EXERCICES ÉCRITS
a: Répondez brièvement aux questions suivantes sur la critique du spectacle Abymes.
(i) Dans quel théâtre le spectacle est-il joué ?
(ii) Quelles sont les deux parties qui composent Abymes ?
(iii) De quoi la salle de cinéma de la première partie est-elle munie ?
b: Rédigez la suite de la critique du spectacle Abymes à partir de sa dernière phrase.

EXTRAIT DE PAGE

Abymes
Texte et mise en scène d’Audrey Cavelius / du 19 au 24 mai 2015 / Théâtre Arsenic (Lausanne) / Critiques par Laura Pallù et Chantal Zumwald .
19 mai 2015
Par Laura Pallù
Dans le rêve éveillé, « je est un autre, l’autre c’est moi »
L’esprit est comme une machine à traverser le temps qui nous permet de voyager dans le passé et le futur. Grâce à l’imagination, on devient créateurs de notre destin, en changeant les événements vécus et en fabriquant de possibles développements pour l’avenir. Dans les rêves éveillés tout est possible, car notre psyché est vaste et profonde, comme un abyme.
Abymes comprend deux parties très distinctes : Living gallery et La poétique de l’autre. Dans la première, nous sommes accueillis par Audrey Cavelius dans une salle de cinéma munie de chaises longues qui invitent à la détente. On assiste à une projection vidéo, qui montre une multitude de scénarios, plus ou moins possibles, des vies futures imaginaires de ce personnage. À travers la rêverie, elle expérimente différentes visions d’elle-même et une vaste gamme d’identités. Comme le suggère le titre, il y a dans le spectacle un jeu de « mise en abyme », de fiction dans la fiction. Un premier degré est représenté sur le plateau par le jeu théâtral du personnage, qui dialogue avec nous. Le deuxième degré est celui qui est projeté sur l’écran : ce sont les films que la jeune femme est en train de produire dans sa tête. Les limites entre le public et la comédienne sont ténues. Elle partage avec nous l’expérience passive du spectateur, en observant sa propre vie imaginée. Son voyage introspectif devient aussi source d’inspiration pour le public. Grâce à la musique et aux images muettes, on se laisse transporter par notre propre imagination et nos propres fantasmes en s’identifiant par moments, et en se dissociant dans d’autres.

DONNÉES FOURNIES

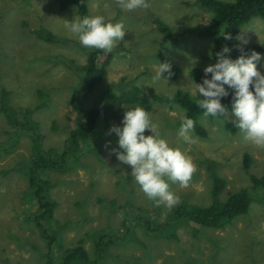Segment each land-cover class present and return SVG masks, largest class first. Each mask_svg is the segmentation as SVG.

RÉPONSES ATTENDUES
a:
(i) Au Théâtre Arsenic, à Lausanne.
(ii) Living gallery et La poétique de l'autre.
(iii) De chaises longues.

b:
Dans la deuxième partie du spectacle, la salle n’est plus la même. La blancheur du pavement et de la paroi du plateau symbolisent l’entrée dans une nouvelle dimension. Le public est passé dans une sphère interne, celle, onirique, de la psyché de la protagoniste, dans le subconscient, là où les idées et les désirs sont exprimés par la pensée symbolique. Le personnage n’existe plus comme élément extérieur : nous sommes entrés dans sa tête. Existent seulement ses projections mentales et ses alter egos. Les images mentales ne sont pas médiatisées par la conscience de celui qui les produit. L’atmosphère revêt un caractère sacré par la blancheur qui règne sur le plateau. Presque comme dans une salle de musée white cube, on assiste à la réalisation de sculptures vivantes, jouées en live par la protagoniste et une autre comédienne, plus ou moins statiques. Cette deuxième partie aborde de grandes thématiques : la vieillesse, l’amour, le succès, l’amitié, le sexe, la religion, la lutte pour la survie. La scénographie du spectacle est très soignée et les corps des personnages, dotés d’une forte présence scénique, produisent un grand impact visuel, grâce à l’utilisation de masques, de déguisements et de gestes expressifs. La musique, composée exprès pour le spectacle par Christophe Gonet, compositeur et musicien live, accompagne agréablement ce spectacle – conceptuel, donc, mais qui ne manque pas d’humour.
19 mai 2015
Par Laura Pallù
19 mai 2015
Par Chantal Zumwald
Réveillons-nous!
Avec Abymes, NoNameCompany offre un diptyque composé de « Living Gallery » et de « La poétique de l’autre », deux spectacles complémentaires présentés sur deux scènes différentes. Ces deux tableaux riches et fantasques flirtent avec les motifs de l’illusion et de la désillusion, de la solitude et de la mort. L’héroïne est un soi au destin à facettes qui joue à : « Je est un autre, l’autre c’est moi ».
Une petite salle baignée de lumière, occupée par trois rangées de transats rouges, sagement alignés. Un accueil chaleureux et personnel d’Audrey Cavelius, réalisatrice et interprète, ravit les spectateurs. Sur la droite du parterre, un petit îlot de joncs et de roseaux où repose le fauteuil de notre hôtesse. Sur la gauche, Christophe Gonet et ses instruments, dont il se servira en live dans ses propres compositions.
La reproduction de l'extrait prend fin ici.